Quantification of mRNA expression in HK-2 cells and C. elegans using quantitative real-time PCR (qRT-PCR)

The mRNA expression analysis was performed as previously described77. Primers used for the study are mentioned in Table 3. Data were analysed by using fold changes in relative mRNA expression (2−ΔΔCt) as compared to control using housekeeping gene β-actin and ACT-1, for HK-2 cells and C. elegans, respectively. Data were presented as mean ± S.E.M (n = 3).
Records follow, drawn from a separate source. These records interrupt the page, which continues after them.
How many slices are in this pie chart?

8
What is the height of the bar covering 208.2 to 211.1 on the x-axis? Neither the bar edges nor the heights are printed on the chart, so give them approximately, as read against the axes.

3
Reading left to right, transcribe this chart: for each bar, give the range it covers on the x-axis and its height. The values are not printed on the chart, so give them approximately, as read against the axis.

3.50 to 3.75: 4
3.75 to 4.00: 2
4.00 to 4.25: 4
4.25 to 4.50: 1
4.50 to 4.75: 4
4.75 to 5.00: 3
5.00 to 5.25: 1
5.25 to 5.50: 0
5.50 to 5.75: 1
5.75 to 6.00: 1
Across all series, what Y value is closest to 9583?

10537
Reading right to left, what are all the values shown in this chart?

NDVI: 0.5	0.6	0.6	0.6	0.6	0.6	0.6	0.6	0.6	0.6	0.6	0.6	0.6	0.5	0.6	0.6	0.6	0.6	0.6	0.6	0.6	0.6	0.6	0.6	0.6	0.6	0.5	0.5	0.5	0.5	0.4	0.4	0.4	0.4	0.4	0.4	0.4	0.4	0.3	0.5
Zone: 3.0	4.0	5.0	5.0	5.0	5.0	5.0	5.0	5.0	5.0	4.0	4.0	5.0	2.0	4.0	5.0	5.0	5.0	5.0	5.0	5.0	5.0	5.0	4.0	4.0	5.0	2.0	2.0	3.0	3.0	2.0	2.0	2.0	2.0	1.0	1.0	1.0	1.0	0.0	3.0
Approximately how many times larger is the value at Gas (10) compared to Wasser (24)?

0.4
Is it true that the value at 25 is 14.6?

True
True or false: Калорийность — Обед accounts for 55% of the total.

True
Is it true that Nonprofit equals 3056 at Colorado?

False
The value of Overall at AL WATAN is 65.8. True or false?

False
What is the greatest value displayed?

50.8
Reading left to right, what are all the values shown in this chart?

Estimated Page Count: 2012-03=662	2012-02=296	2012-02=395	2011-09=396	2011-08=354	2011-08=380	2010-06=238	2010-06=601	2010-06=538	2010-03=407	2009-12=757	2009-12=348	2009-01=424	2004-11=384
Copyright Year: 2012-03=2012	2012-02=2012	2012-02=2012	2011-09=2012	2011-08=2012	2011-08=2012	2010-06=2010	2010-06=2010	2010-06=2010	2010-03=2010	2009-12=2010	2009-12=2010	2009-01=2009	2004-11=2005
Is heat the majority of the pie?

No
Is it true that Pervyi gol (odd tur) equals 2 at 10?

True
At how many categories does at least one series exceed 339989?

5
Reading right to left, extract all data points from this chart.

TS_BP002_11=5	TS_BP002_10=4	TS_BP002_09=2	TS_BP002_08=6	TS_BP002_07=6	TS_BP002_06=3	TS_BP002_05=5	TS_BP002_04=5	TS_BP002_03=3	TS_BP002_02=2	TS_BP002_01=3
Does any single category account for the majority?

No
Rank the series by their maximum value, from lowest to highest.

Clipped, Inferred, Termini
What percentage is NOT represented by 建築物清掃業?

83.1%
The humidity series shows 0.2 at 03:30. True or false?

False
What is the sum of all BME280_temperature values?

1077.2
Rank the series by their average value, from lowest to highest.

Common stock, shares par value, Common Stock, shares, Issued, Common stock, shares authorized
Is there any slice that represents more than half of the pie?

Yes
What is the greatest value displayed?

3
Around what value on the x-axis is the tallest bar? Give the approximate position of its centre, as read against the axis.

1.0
Table 3 Sequences of primers used for qRT-PCR of HK-2 cells (H) and C. elegans (CE).

Data analysis

Statistical analysis was performed using GraphPad Prism 10 (GraphPad Software, USA). Data were presented as mean ± S.E.M. Significance of the difference between different treatment groups was determined by one-way and two-way ANOVA followed by Dunnett’s post-hoc analysis. The results were considered to be statistically significant at p < 0.05.